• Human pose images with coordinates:
************
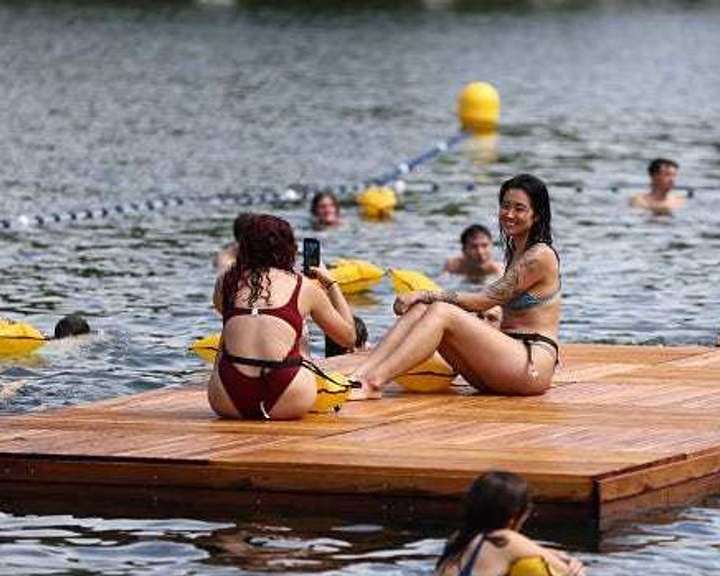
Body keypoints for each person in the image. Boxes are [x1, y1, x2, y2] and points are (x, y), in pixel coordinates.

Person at [348, 173, 561, 400]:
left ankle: (374, 382)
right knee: (421, 310)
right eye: (505, 206)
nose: (509, 214)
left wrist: (425, 293)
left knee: (440, 310)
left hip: (530, 364)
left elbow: (484, 300)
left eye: (519, 209)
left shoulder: (539, 256)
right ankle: (358, 376)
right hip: (505, 364)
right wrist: (424, 300)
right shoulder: (516, 251)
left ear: (536, 215)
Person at [208, 213, 356, 420]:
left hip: (227, 398)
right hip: (289, 394)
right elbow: (348, 338)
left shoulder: (226, 281)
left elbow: (223, 312)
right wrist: (331, 284)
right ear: (289, 248)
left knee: (232, 329)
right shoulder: (302, 286)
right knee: (297, 332)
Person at [435, 470, 585, 576]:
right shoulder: (506, 540)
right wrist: (574, 563)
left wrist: (553, 553)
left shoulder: (458, 539)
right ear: (513, 518)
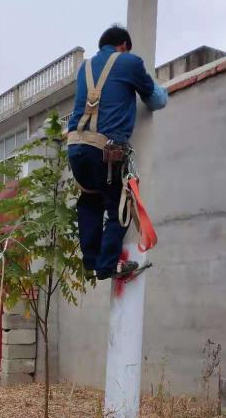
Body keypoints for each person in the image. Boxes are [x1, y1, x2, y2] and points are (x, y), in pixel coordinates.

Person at [67, 24, 168, 280]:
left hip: (76, 149)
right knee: (120, 205)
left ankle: (91, 260)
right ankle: (107, 266)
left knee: (89, 200)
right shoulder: (130, 62)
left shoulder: (84, 69)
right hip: (106, 150)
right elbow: (156, 101)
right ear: (123, 45)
************
• WHAT TO DO:
Show every line from the entries above in which the word "elbow" appears.

• RESPONSE:
left elbow: (484, 300)
right elbow: (348, 338)
left elbow: (223, 312)
right elbow: (156, 101)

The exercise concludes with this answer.